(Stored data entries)
BEGIN
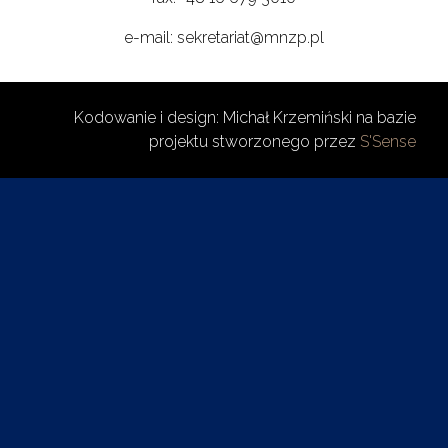
e-mail: sekretariat@mnzp.pl
Kodowanie i design: Michał Krzemiński na bazie
projektu stworzonego przez
S'Sense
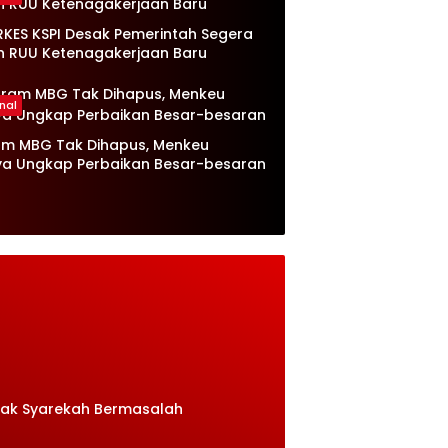
RKES KSPI Desak Pemerintah Segera
n RUU Ketenagakerjaan Baru
nal
am MBG Tak Dihapus, Menkeu
ya Ungkap Perbaikan Besar-besaran
rak Syarekah Bermasalah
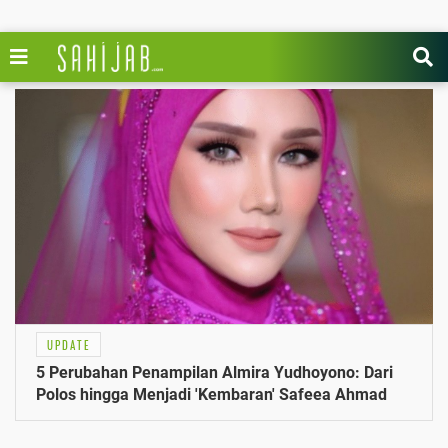
UPDATE
5 Perubahan Penampilan Almira Yudhoyono: Dari
Polos hingga Menjadi 'Kembaran' Safeea Ahmad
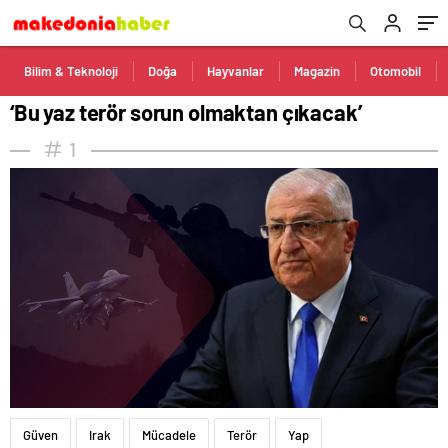
Bilim & Teknoloji
Doğa
Hayvanlar
Magazin
Otomobil
‘Bu yaz terör sorun olmaktan çıkacak’
1
Güven
Irak
Mücadele
Terör
Yap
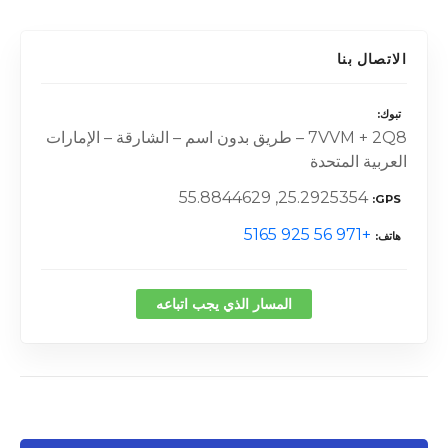
الاتصال بنا
تبوك
7VVM + 2Q8 – طريق بدون اسم – الشارقة – الإمارات
العربية المتحدة
25.2925354, 55.8844629
GPS
+971 56 925 5165
هاتف
المسار الذي يجب اتباعه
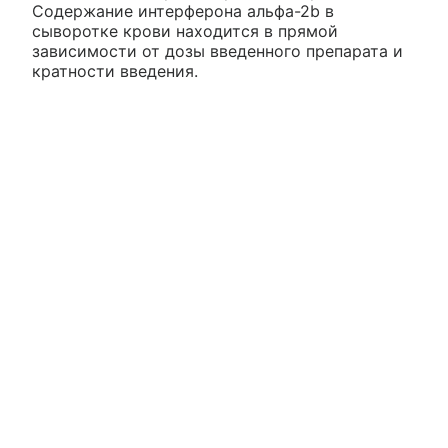
Содержание интерферона альфа-2b в
сыворотке крови находится в прямой
зависимости от дозы введенного препарата и
кратности введения.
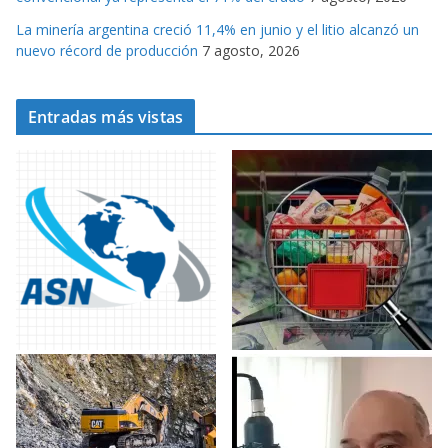
La minería argentina creció 11,4% en junio y el litio alcanzó un
nuevo récord de producción
7 agosto, 2026
Entradas más vistas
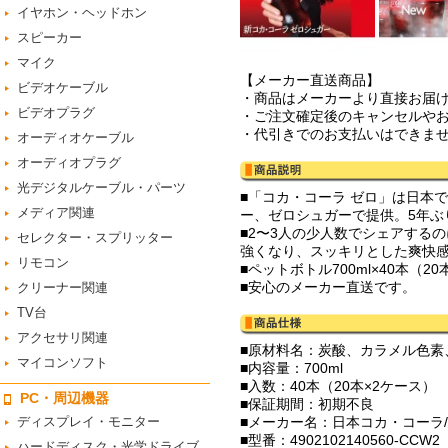
イヤホン・ヘッドホン
スピーカー
マイク
【メーカー直送商品】
ビデオケーブル
・商品はメーカーより直接お届
ビデオプラグ
・ご注文確定後のキャンセルや
・代引きでのお支払いはできま
オーディオケーブル
オーディオプラグ
光デジタルケーブル・パーツ
■「コカ・コーラ ゼロ」は日本
メディア関連
ー、ゼロシュガーで提供。5年
■2〜3人の少人数でシェアする
セレクター・スプリッター
強くなり、スッキリとした爽快
リモコン
■ペットボトル700ml×40本（2
■安心のメーカー直送です。
クリーナー関連
TV台
アクセサリ関連
■原材料名：炭酸、カラメル色素
マイコンソフト
■内容量：700ml
■入数：40本（20本×2ケース）
PC・周辺機器
■保証期間：初期不良
ディスプレイ・モニター
■メーカー名：日本コカ・コーラ/Co
■型番：4902102140560-CCW2
ハードディスク・光学ドライブ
END
Work task: Drop every picture, then write out the remaining entries above exactly as they appear.

Solution to this exercise:
e-mail: sekretariat@mnzp.pl
Kodowanie i design: Michał Krzemiński na bazie
projektu stworzonego przez
S'Sense
RKES KSPI Desak Pemerintah Segera
n RUU Ketenagakerjaan Baru
nal
am MBG Tak Dihapus, Menkeu
ya Ungkap Perbaikan Besar-besaran
rak Syarekah Bermasalah
UPDATE
5 Perubahan Penampilan Almira Yudhoyono: Dari
Polos hingga Menjadi 'Kembaran' Safeea Ahmad
Bilim & Teknoloji
Doğa
Hayvanlar
Magazin
Otomobil
‘Bu yaz terör sorun olmaktan çıkacak’
1
Güven
Irak
Mücadele
Terör
Yap
الاتصال بنا
تبوك
7VVM + 2Q8 – طريق بدون اسم – الشارقة – الإمارات
العربية المتحدة
25.2925354, 55.8844629
GPS
+971 56 925 5165
هاتف
المسار الذي يجب اتباعه
Содержание интерферона альфа-2b в
сыворотке крови находится в прямой
зависимости от дозы введенного препарата и
кратности введения.
La minería argentina creció 11,4% en junio y el litio alcanzó un
nuevo récord de producción
7 agosto, 2026
Entradas más vistas
イヤホン・ヘッドホン
スピーカー
マイク
【メーカー直送商品】
ビデオケーブル
・商品はメーカーより直接お届
ビデオプラグ
・ご注文確定後のキャンセルや
・代引きでのお支払いはできま
オーディオケーブル
オーディオプラグ
光デジタルケーブル・パーツ
■「コカ・コーラ ゼロ」は日本
メディア関連
ー、ゼロシュガーで提供。5年
■2〜3人の少人数でシェアする
セレクター・スプリッター
強くなり、スッキリとした爽快
リモコン
■ペットボトル700ml×40本（2
■安心のメーカー直送です。
クリーナー関連
TV台
アクセサリ関連
■原材料名：炭酸、カラメル色素
マイコンソフト
■内容量：700ml
■入数：40本（20本×2ケース）
PC・周辺機器
■保証期間：初期不良
ディスプレイ・モニター
■メーカー名：日本コカ・コーラ/Co
■型番：4902102140560-CCW2
ハードディスク・光学ドライブ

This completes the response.